WASHINGTON — One of the most powerful officials in the Federal Reserve System announced Thursday she plans to leave the central bank by the end of the year.

Sarah Dahlgren, who has headed the New York Fed's Financial Institution Supervisory Group since 2011 and has served at the bank since 1990, will resign from that position Oct. 1. She will stay on as a senior advisor to William Dudley, the bank's president, for a transitional period. The New York Fed said she is leaving to pursue outside opportunities.

As the head of FISG, Dahlgren was involved in spearheading the supervision of some of the largest and most complex financial institutions at a challenging time.

In a press release, Dudley praised Dahlgren's leadership, saying she was "never afraid to take on the most difficult assignments … with the highest levels of professionalism, integrity and dedication to public service."

He singled out Dahlgren's management of the Fed's $182 billion bailout of American International Group in 2008 and 2009. Her management was "essential to the Fed's ability to stabilize the financial system," Dudley said, adding that Dahlgren personally implemented "many important changes that improved the effectiveness of our supervision efforts."

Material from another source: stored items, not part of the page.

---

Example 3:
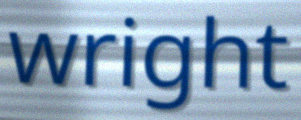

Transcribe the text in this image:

wright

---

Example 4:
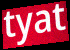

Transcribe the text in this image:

tyat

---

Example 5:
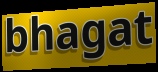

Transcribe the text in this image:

bhagatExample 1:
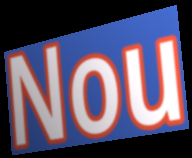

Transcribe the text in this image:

Nou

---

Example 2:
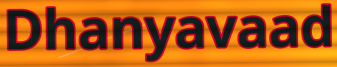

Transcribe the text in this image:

Dhanyavaad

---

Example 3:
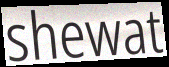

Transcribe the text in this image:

shewat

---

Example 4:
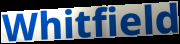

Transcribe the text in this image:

Whitfield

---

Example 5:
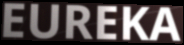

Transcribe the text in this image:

EUREKA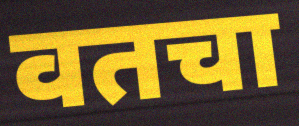
वतचाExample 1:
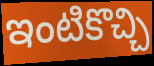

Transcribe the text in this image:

ఇంటికొచ్చి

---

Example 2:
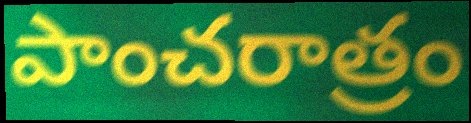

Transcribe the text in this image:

పాంచరాత్రం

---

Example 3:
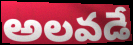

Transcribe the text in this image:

అలవడే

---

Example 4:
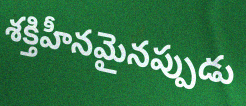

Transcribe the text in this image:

శక్తిహీనమైనప్పుడు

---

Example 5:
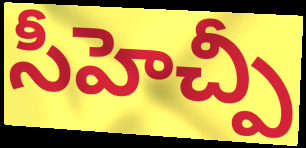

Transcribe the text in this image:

సీహెచ్పీ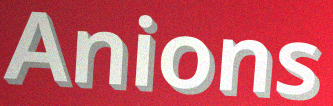
AnionsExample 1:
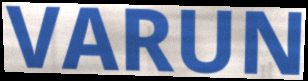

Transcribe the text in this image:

VARUN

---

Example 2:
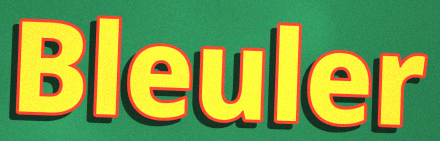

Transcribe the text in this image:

Bleuler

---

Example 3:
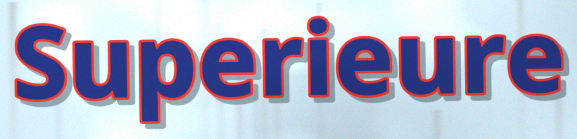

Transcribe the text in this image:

Superieure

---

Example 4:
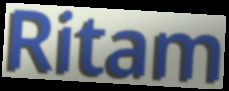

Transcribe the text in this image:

Ritam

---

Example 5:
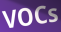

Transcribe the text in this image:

VOCs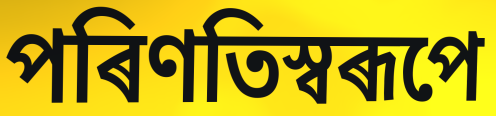
পৰিণতিস্বৰূপেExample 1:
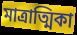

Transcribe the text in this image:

মাত্রাত্মিকা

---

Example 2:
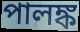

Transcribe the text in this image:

পালঙ্ক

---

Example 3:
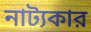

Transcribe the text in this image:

নাট্যকার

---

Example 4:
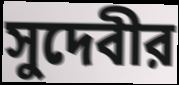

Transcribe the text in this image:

সুদেবীর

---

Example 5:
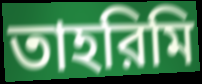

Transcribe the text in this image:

তাহরিমি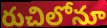
రుచిలోనూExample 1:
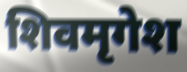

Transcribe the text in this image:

शिवमृगेश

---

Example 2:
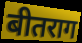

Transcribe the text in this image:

बीतराग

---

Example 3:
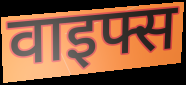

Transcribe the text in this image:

वाइफ्स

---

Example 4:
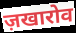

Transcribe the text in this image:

ज़खारोव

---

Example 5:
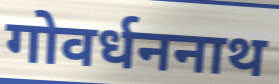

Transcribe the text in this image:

गोवर्धननाथ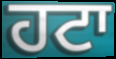
ਹਟਾ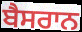
ਬੈਸਰਾਨ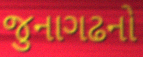
જુનાગઢનો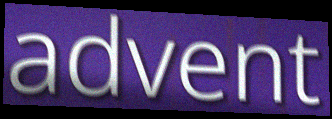
advent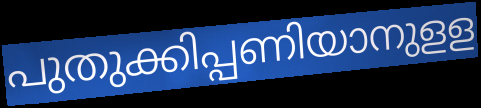
പുതുക്കിപ്പണിയാനുളള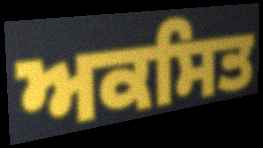
ਅਕਸਿਤ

The announcement came only months after the New York Fed came under fire from lawmakers and public interest groups for charges that it was too cozy with the banks it supervises. The allegations were sparked by a report from ProPublica and the public radio program "This American Life," which was based on secret recordings made inside the New York bank by former examiner Carmen Segarra.

Sen. Elizabeth Warren, D-Mass., led the criticism of the New York Fed's supervisory program, calling Dudley and his subordinates "Rent-a-Cops." Fed Chair Janet Yellen, meanwhile, defended Dudley, calling him a "distinguished public servant" and saying she has "a good deal of confidence" in the bank's supervision of the financial sector. The Fed nonetheless launched an internal investigation of its regional banks' supervisory programs to see what changes may be necessary to make the programs stronger.